**Listed entries:**

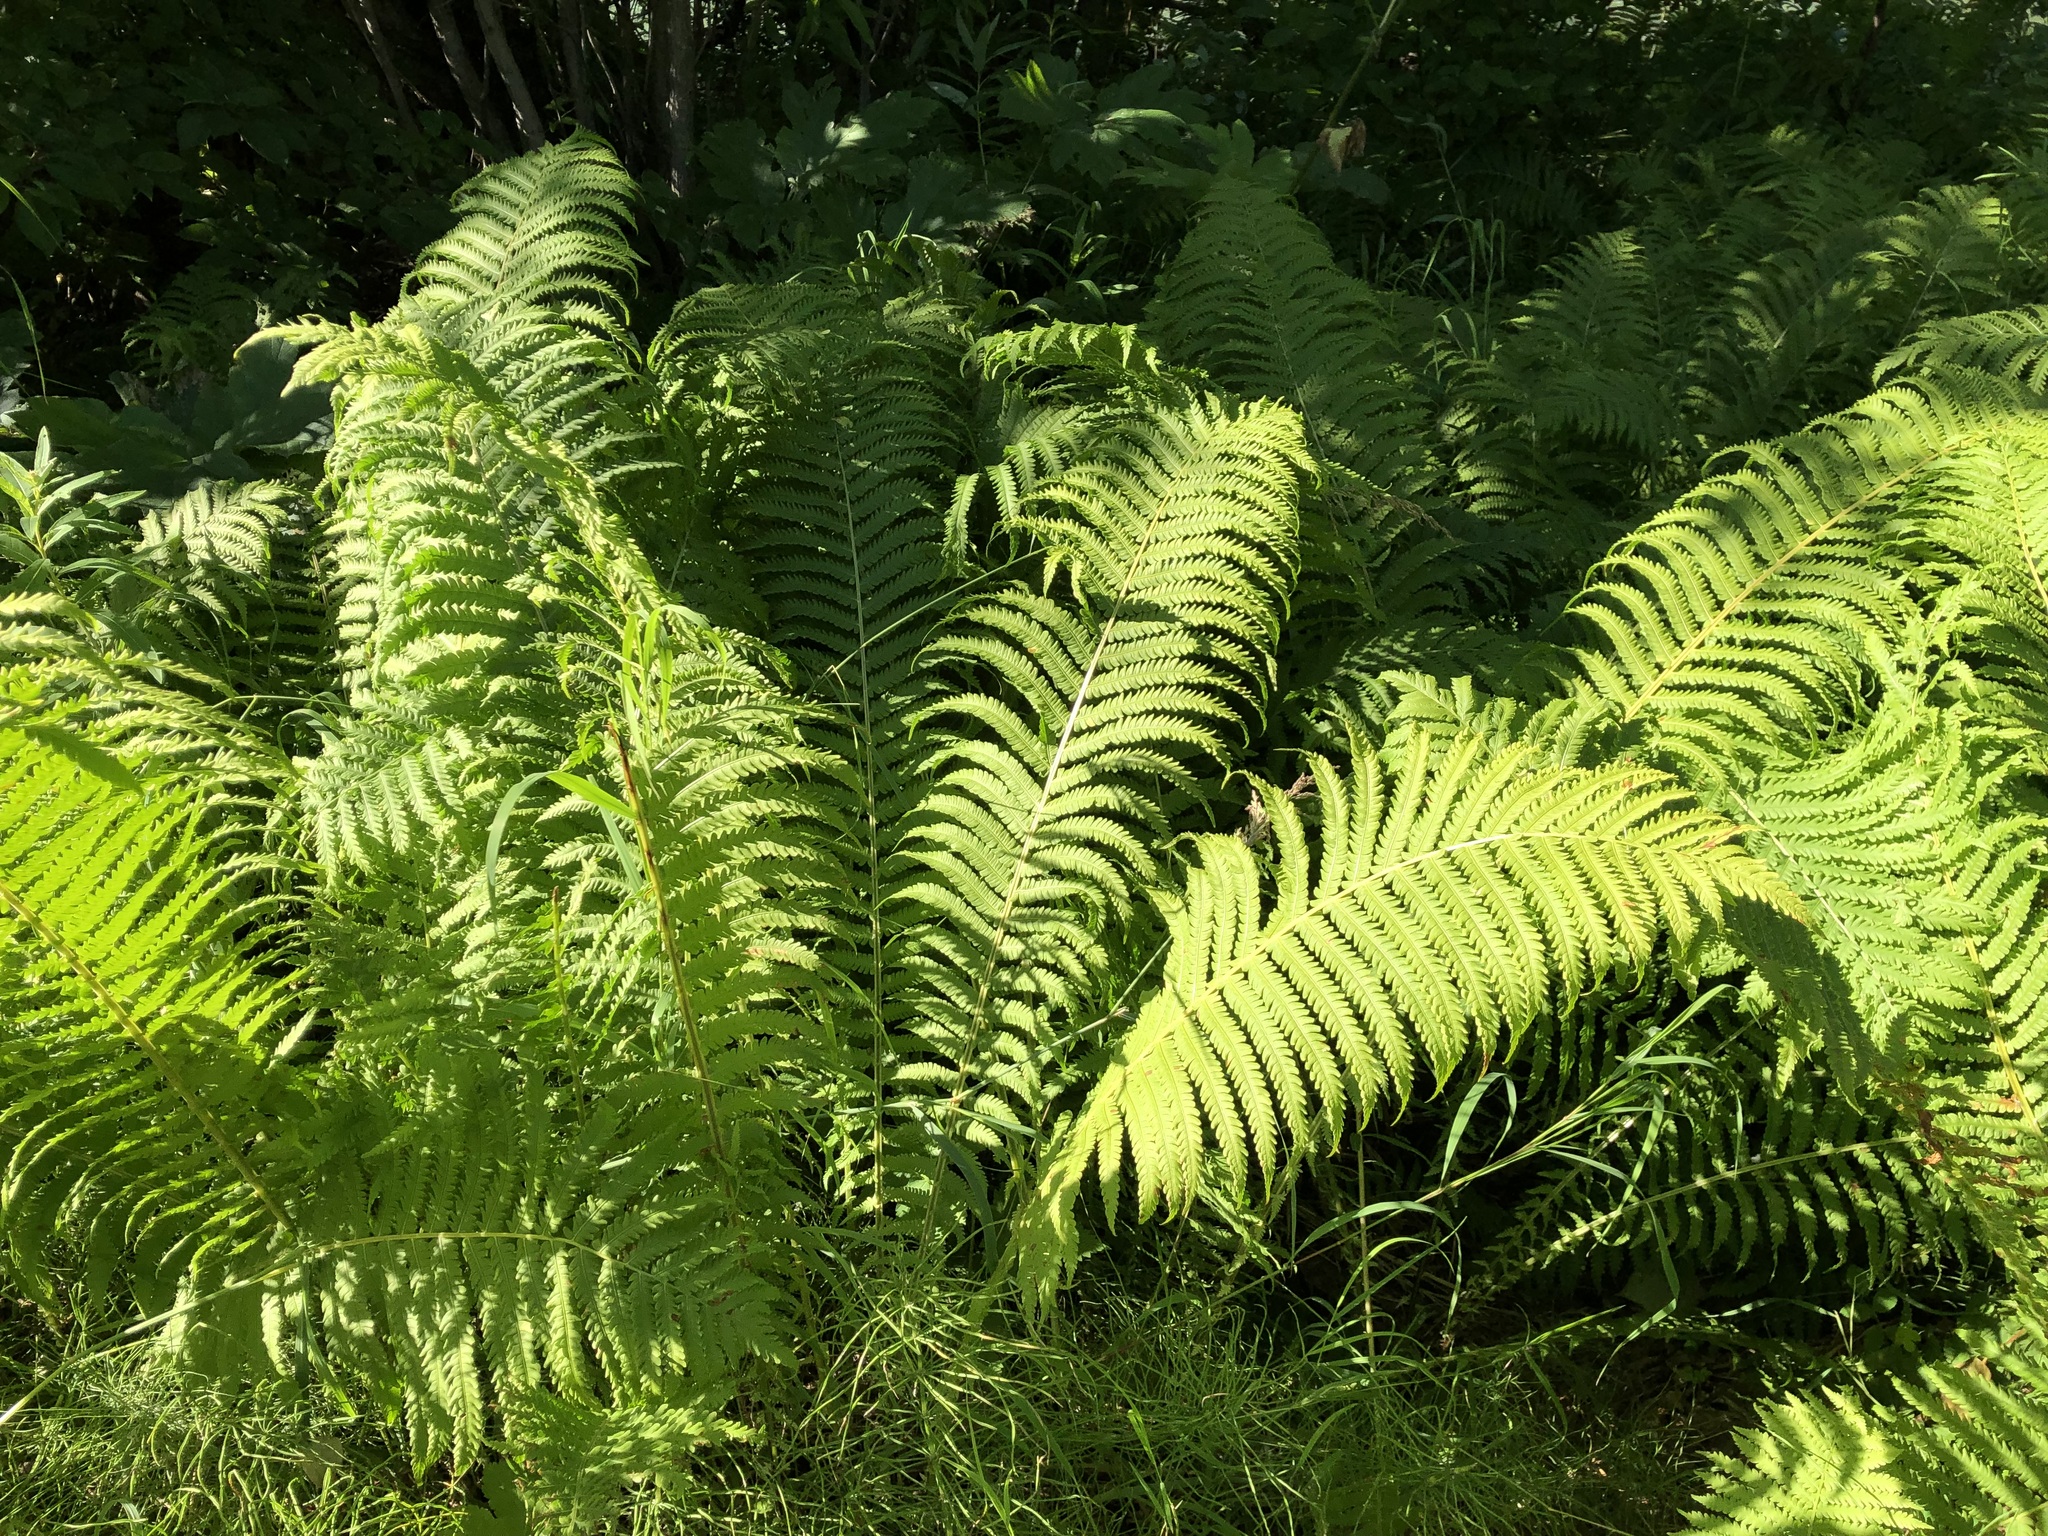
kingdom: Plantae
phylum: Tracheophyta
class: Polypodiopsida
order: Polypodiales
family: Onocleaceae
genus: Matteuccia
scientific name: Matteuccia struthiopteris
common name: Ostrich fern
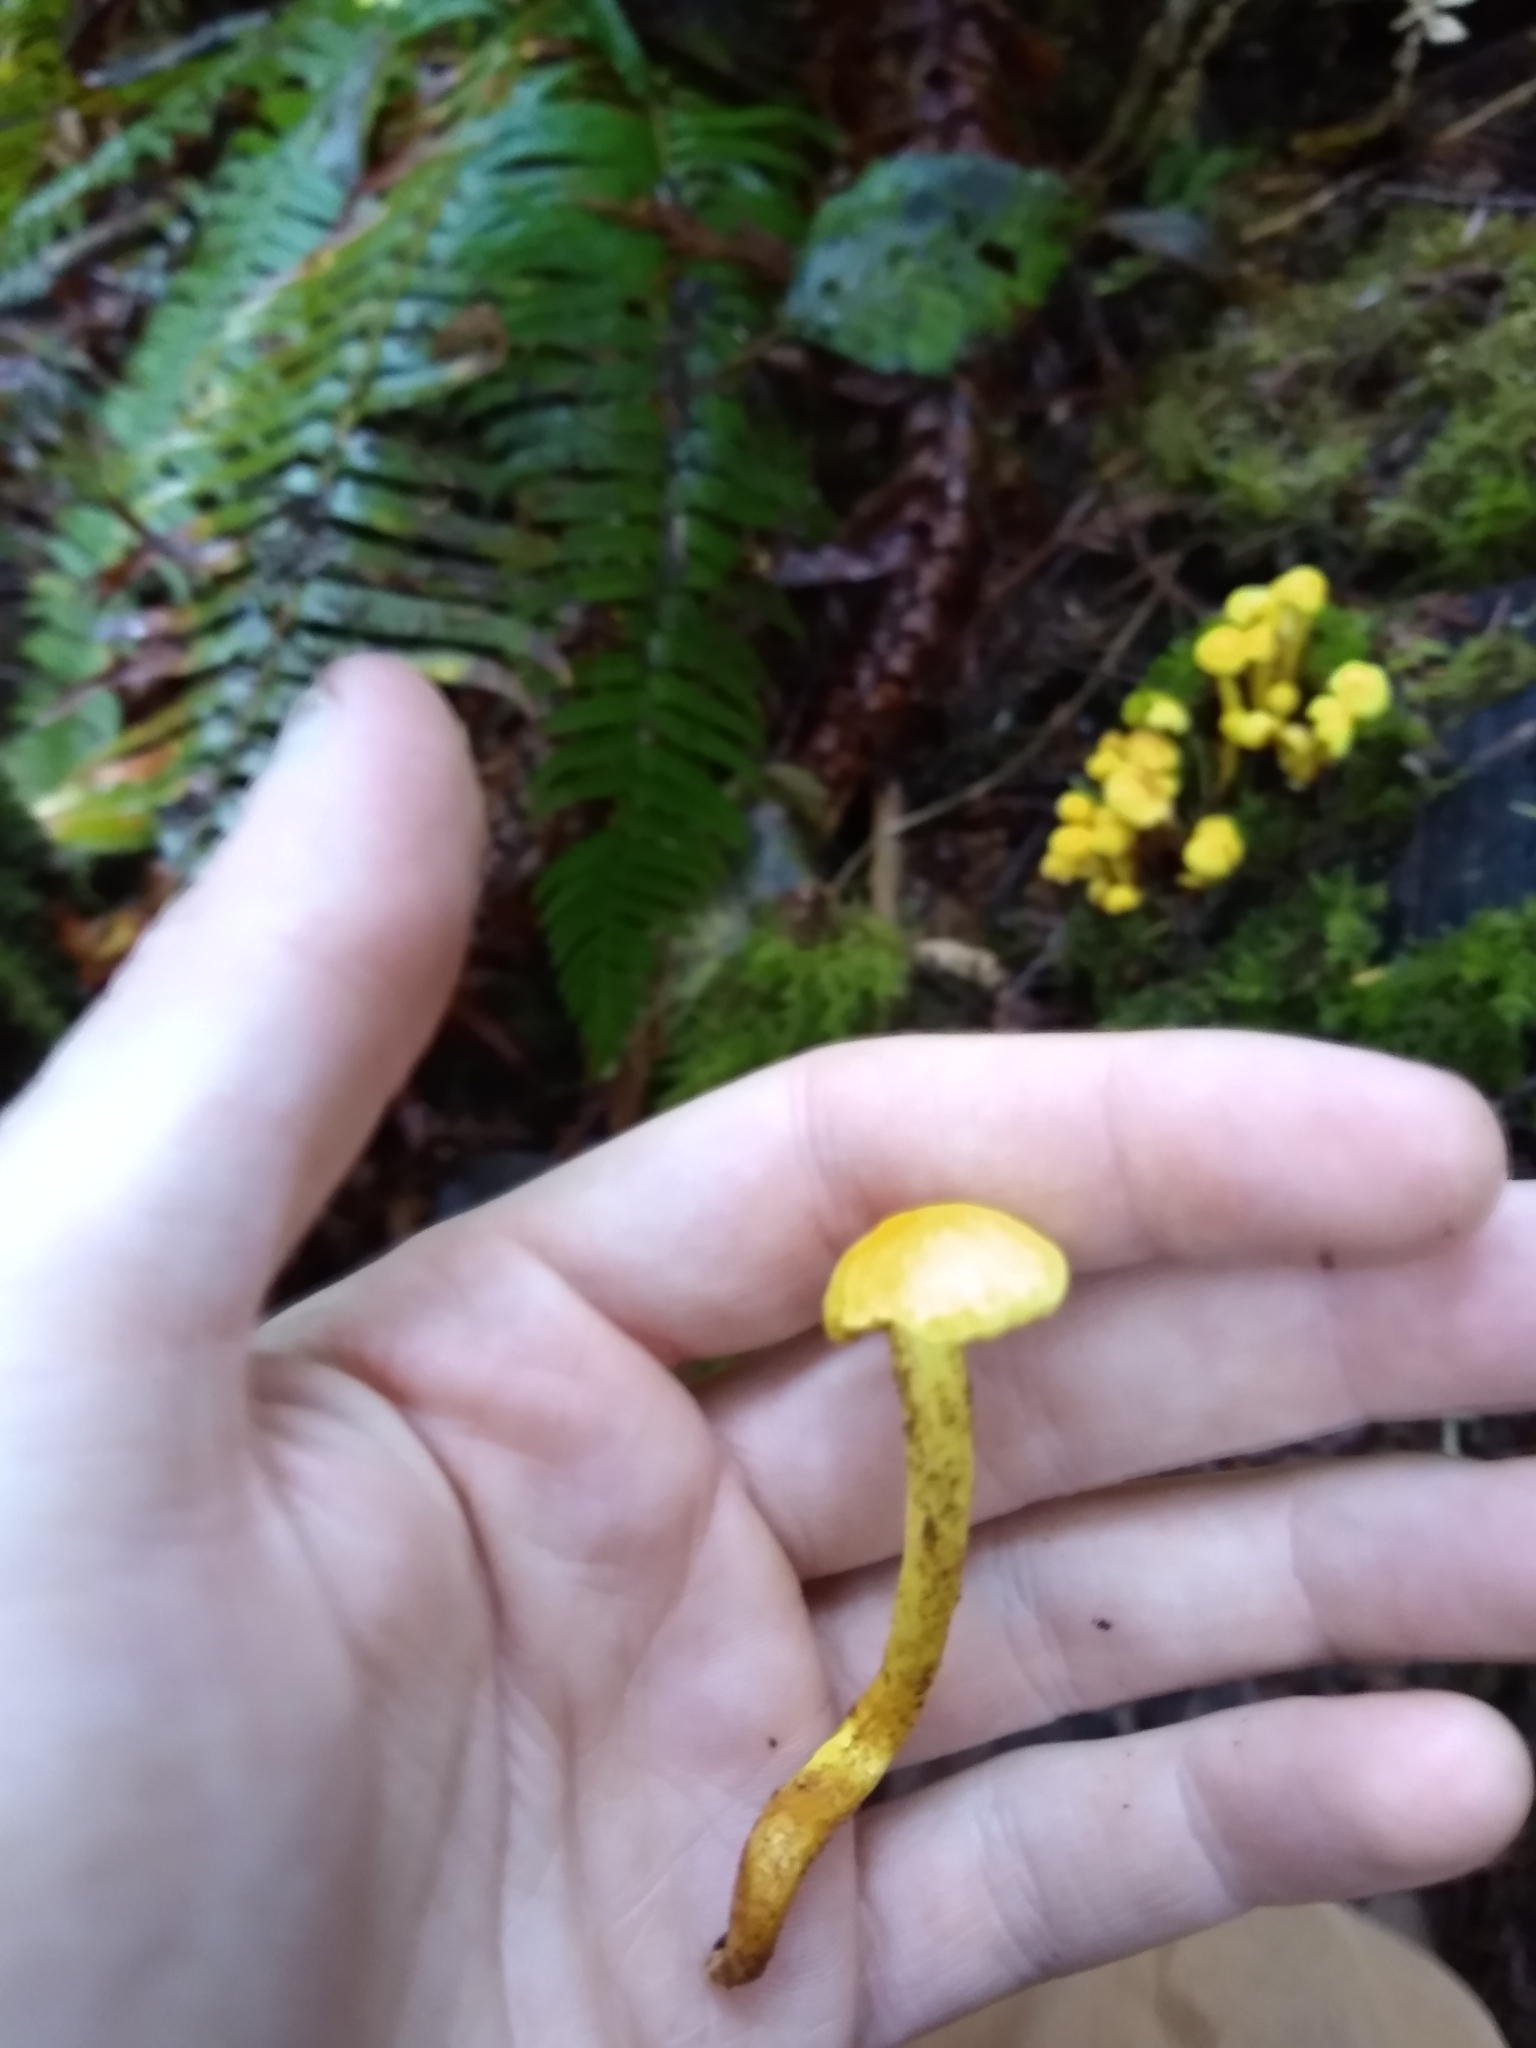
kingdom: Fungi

**Your goal:** Copy word for word the lines above, from the one containing "order: Polypodiales" through the end of the lines, both included, and leave out the pictures.

**Reply to the task:**
order: Polypodiales
family: Onocleaceae
genus: Matteuccia
scientific name: Matteuccia struthiopteris
common name: Ostrich fern
kingdom: Fungi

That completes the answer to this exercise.